Reproduce verbatim every line of the items from the very first line down to and including the line "region: Madrid".

[Stored items]
---+---

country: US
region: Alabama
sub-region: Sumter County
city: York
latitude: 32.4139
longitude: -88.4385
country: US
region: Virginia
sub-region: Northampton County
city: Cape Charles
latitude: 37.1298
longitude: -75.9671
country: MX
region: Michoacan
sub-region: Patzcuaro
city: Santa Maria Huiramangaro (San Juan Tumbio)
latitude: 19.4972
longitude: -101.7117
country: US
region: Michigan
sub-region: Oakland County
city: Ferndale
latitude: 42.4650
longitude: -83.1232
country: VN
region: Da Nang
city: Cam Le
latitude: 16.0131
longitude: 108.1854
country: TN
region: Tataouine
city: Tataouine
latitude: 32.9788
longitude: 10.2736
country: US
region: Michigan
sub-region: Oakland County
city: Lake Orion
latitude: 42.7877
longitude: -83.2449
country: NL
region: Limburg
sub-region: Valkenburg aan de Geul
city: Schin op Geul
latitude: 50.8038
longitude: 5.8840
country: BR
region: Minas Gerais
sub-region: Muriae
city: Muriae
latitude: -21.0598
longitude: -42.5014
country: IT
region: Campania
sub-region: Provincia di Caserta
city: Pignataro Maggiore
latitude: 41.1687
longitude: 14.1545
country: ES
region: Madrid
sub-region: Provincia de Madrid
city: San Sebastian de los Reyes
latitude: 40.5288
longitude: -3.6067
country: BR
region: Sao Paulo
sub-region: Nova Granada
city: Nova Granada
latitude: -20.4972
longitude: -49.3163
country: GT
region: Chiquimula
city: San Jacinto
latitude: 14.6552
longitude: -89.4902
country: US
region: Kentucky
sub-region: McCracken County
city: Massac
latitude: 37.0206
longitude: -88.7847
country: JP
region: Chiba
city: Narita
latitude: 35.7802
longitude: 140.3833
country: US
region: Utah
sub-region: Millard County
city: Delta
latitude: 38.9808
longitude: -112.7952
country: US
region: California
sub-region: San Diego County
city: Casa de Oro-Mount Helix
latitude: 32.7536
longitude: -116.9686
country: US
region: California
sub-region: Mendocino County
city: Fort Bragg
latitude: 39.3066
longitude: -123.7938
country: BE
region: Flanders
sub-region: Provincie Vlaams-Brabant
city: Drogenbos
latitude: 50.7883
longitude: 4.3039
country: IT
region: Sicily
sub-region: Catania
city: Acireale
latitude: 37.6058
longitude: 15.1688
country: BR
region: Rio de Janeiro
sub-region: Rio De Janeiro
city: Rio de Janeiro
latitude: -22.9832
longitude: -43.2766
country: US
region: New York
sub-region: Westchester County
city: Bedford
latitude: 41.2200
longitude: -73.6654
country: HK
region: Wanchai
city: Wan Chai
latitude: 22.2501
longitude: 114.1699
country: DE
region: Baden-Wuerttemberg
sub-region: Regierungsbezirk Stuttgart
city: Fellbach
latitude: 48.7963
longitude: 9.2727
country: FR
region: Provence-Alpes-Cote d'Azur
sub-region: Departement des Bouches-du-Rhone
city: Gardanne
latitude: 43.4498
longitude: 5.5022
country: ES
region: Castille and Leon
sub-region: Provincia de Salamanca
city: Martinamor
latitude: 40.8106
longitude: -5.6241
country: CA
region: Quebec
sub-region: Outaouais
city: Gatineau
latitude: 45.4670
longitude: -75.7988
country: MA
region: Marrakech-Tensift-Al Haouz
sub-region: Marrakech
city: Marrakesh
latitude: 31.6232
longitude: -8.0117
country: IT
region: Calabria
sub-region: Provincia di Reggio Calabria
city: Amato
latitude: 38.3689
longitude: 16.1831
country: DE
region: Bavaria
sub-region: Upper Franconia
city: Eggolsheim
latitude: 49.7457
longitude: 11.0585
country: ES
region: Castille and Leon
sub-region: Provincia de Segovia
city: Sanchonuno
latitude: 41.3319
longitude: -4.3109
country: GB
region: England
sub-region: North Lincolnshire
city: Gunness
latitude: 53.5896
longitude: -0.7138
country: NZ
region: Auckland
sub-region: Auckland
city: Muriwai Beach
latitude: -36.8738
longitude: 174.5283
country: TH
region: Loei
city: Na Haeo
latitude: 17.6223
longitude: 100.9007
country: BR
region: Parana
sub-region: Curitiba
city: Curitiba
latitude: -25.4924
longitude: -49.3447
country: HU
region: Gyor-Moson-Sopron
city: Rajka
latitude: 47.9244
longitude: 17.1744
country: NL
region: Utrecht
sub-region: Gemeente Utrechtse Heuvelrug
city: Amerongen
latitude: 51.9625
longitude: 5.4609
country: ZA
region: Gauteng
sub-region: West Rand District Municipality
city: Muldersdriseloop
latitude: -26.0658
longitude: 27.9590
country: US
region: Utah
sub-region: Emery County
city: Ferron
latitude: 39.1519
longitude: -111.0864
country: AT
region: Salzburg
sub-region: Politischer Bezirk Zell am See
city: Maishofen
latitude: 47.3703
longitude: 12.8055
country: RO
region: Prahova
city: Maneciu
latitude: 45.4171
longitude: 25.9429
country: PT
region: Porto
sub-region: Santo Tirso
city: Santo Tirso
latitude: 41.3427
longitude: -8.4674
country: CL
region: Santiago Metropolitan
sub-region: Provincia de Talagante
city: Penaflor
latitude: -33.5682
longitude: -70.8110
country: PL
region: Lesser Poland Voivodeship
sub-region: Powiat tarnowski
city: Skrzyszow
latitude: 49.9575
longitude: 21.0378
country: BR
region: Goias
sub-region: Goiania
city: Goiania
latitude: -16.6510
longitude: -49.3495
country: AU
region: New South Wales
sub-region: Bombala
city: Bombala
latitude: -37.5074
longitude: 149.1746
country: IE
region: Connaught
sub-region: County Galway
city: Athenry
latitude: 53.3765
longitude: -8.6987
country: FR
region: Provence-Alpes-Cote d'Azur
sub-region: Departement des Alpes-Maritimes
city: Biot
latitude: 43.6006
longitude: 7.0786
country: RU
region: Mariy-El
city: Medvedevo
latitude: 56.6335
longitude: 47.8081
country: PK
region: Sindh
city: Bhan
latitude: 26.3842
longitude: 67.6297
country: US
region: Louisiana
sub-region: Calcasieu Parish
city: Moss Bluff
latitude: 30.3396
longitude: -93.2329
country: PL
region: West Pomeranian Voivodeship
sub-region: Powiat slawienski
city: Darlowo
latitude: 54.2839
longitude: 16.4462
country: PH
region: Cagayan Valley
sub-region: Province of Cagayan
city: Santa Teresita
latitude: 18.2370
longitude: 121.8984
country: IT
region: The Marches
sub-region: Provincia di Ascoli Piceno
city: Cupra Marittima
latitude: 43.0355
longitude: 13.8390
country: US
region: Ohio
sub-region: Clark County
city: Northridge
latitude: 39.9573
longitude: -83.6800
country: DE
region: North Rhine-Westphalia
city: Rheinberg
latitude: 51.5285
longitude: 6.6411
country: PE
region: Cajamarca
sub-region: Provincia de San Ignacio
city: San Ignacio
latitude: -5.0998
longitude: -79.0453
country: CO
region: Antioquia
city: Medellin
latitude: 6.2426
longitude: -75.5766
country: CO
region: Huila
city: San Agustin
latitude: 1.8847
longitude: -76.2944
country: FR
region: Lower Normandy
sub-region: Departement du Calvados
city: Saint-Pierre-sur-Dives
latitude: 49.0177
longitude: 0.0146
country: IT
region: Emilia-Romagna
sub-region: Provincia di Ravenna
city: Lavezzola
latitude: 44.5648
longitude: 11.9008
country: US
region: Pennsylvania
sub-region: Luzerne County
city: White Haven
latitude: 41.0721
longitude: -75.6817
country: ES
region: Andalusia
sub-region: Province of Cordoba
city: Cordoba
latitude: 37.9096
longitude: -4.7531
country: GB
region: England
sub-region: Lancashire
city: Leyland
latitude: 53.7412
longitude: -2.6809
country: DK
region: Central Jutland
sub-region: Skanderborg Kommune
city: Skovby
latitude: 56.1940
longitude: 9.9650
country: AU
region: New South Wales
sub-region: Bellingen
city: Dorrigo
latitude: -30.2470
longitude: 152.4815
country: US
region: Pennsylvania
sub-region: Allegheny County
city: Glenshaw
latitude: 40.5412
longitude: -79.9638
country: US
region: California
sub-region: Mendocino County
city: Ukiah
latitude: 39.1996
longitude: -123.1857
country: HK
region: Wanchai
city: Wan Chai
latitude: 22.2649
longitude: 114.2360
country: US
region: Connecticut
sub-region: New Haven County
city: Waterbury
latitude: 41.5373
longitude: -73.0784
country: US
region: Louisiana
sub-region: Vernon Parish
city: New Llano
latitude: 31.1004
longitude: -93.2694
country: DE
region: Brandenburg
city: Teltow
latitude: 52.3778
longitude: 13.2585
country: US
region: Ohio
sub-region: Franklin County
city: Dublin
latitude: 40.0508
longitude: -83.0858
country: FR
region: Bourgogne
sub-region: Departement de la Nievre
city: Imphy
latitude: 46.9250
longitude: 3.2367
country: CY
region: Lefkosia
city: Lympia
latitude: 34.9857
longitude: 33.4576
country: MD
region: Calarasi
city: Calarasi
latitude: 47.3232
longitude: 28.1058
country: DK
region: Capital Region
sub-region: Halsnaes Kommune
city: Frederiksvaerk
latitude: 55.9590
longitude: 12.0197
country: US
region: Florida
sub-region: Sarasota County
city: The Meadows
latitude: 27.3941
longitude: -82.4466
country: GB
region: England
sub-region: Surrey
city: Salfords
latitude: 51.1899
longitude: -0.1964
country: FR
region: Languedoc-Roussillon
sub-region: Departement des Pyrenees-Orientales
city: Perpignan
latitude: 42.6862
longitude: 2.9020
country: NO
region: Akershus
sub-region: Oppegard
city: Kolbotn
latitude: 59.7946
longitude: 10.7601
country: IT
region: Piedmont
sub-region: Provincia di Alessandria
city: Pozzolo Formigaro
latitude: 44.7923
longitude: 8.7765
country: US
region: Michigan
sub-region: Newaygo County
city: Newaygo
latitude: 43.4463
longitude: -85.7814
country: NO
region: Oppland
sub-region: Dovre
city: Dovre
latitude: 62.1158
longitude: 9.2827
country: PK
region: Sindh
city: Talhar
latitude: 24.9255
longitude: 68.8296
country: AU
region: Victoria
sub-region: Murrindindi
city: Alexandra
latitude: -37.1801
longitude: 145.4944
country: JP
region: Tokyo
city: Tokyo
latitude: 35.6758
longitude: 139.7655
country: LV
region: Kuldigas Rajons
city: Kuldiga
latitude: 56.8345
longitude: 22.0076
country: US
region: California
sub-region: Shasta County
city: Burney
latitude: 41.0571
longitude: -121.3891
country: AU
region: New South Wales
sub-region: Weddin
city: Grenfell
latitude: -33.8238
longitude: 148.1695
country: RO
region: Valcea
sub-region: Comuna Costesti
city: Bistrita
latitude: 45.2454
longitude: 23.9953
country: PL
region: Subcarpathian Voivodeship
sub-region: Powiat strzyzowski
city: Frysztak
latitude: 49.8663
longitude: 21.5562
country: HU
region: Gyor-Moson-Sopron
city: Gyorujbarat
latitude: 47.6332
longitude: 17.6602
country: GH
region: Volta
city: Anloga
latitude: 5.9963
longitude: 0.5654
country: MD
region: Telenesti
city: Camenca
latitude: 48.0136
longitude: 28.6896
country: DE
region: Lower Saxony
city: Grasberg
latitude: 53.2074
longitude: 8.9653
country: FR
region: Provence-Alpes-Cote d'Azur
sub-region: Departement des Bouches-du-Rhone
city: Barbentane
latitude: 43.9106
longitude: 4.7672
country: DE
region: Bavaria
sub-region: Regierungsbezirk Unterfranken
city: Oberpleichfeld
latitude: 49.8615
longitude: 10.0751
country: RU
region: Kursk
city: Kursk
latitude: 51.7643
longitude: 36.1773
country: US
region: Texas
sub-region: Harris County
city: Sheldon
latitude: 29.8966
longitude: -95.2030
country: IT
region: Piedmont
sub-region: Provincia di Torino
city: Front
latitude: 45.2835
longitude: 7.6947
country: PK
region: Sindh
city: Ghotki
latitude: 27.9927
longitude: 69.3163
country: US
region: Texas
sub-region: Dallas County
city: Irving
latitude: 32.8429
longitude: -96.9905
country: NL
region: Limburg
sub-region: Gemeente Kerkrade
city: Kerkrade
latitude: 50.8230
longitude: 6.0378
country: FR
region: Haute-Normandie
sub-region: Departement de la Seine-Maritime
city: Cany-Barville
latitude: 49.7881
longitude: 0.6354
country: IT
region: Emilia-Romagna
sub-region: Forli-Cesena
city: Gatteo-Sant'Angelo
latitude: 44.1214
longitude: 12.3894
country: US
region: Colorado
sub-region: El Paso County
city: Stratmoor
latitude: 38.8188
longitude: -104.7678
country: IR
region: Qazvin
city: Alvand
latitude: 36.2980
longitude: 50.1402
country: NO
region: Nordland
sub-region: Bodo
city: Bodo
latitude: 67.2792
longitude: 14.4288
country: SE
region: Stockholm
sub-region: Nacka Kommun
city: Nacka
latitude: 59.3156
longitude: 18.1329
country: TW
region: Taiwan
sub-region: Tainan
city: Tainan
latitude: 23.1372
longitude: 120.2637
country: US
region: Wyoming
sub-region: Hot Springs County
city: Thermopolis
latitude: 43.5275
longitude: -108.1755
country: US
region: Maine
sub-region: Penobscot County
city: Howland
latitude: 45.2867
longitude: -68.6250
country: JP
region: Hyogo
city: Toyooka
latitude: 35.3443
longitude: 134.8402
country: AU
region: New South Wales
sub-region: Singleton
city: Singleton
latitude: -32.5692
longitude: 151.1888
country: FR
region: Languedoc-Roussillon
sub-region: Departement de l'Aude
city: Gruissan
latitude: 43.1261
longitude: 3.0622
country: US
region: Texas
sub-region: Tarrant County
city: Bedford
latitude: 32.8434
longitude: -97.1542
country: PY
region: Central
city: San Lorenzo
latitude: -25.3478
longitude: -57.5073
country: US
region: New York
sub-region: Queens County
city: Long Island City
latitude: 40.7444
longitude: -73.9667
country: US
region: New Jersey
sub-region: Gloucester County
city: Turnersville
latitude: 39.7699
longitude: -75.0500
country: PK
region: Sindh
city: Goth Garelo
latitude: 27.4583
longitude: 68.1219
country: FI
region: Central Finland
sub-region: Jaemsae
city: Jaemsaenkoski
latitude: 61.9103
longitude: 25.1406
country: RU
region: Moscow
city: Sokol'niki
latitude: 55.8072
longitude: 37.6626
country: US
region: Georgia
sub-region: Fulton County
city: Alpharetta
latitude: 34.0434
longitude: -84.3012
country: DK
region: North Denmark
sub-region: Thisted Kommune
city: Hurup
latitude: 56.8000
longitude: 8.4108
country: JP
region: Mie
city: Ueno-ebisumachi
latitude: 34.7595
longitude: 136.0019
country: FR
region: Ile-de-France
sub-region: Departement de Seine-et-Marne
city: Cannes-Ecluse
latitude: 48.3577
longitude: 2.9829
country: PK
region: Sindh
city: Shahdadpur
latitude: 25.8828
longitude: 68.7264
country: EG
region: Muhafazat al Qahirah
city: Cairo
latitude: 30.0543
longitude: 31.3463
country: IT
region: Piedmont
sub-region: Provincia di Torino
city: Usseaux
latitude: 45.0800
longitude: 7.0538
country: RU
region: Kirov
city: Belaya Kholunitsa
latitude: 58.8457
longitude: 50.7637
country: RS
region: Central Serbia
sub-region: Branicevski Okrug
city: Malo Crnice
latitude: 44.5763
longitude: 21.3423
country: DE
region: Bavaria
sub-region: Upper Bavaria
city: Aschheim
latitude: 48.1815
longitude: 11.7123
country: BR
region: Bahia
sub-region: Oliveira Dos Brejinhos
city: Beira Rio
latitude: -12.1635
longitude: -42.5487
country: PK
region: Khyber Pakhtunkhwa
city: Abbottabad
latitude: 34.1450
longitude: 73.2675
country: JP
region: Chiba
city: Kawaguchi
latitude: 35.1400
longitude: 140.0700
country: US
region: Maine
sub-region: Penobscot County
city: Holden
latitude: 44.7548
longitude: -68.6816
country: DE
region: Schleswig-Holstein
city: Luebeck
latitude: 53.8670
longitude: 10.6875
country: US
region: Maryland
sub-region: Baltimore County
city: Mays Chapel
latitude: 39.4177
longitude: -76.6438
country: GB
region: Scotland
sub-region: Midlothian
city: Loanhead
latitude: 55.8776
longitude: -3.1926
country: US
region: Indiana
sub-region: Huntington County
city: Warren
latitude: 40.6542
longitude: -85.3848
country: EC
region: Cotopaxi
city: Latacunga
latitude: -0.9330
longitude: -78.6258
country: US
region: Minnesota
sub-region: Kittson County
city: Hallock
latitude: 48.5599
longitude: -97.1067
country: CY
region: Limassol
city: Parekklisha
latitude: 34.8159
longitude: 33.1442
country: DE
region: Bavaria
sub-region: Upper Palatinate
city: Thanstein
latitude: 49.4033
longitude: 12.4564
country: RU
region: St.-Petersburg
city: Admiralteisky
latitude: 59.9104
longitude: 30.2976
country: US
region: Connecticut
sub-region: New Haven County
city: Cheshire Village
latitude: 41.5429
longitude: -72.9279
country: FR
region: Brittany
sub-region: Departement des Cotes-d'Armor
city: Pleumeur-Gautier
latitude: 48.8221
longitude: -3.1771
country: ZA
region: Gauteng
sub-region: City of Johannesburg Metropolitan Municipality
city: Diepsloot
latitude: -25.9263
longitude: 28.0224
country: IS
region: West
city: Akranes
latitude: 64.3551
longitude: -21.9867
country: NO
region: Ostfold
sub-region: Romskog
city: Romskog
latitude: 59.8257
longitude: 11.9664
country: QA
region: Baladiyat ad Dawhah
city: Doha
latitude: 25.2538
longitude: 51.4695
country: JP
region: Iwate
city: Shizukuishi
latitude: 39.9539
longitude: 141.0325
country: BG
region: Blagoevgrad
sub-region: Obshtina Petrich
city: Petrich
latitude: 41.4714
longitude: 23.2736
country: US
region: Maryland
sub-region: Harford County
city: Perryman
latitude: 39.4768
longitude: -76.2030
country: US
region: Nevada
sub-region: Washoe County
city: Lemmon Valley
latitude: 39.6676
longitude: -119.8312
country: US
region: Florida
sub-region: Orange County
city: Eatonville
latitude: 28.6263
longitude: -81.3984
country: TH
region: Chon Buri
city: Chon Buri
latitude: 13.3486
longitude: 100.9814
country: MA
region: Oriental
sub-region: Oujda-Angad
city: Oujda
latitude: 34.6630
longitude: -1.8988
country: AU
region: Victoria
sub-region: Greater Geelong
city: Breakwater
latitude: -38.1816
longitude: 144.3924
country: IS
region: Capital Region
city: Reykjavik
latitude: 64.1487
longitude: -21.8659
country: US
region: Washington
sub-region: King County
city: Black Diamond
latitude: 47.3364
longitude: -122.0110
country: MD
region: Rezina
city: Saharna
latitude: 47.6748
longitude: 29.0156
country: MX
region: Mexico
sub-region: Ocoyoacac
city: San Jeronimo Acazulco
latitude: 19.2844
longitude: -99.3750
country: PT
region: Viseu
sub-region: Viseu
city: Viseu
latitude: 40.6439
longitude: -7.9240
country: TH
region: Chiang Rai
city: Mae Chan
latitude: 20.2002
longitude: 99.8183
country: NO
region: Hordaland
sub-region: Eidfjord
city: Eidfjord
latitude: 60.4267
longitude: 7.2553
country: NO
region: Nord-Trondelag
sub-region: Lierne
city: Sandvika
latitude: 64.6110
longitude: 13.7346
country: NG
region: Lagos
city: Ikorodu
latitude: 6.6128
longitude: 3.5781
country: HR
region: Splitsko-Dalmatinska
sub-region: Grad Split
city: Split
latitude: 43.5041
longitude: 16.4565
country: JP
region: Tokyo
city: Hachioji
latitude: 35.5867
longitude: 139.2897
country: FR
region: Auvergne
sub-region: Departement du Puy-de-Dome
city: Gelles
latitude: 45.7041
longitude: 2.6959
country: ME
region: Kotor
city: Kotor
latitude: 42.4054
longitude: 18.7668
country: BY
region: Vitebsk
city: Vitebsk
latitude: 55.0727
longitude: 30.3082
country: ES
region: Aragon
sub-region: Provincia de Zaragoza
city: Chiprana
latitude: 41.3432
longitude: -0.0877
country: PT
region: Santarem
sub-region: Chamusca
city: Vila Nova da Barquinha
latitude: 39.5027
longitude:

---+---

_SOLUTION TO THIS PROBLEM_.
country: US
region: Alabama
sub-region: Sumter County
city: York
latitude: 32.4139
longitude: -88.4385
country: US
region: Virginia
sub-region: Northampton County
city: Cape Charles
latitude: 37.1298
longitude: -75.9671
country: MX
region: Michoacan
sub-region: Patzcuaro
city: Santa Maria Huiramangaro (San Juan Tumbio)
latitude: 19.4972
longitude: -101.7117
country: US
region: Michigan
sub-region: Oakland County
city: Ferndale
latitude: 42.4650
longitude: -83.1232
country: VN
region: Da Nang
city: Cam Le
latitude: 16.0131
longitude: 108.1854
country: TN
region: Tataouine
city: Tataouine
latitude: 32.9788
longitude: 10.2736
country: US
region: Michigan
sub-region: Oakland County
city: Lake Orion
latitude: 42.7877
longitude: -83.2449
country: NL
region: Limburg
sub-region: Valkenburg aan de Geul
city: Schin op Geul
latitude: 50.8038
longitude: 5.8840
country: BR
region: Minas Gerais
sub-region: Muriae
city: Muriae
latitude: -21.0598
longitude: -42.5014
country: IT
region: Campania
sub-region: Provincia di Caserta
city: Pignataro Maggiore
latitude: 41.1687
longitude: 14.1545
country: ES
region: Madrid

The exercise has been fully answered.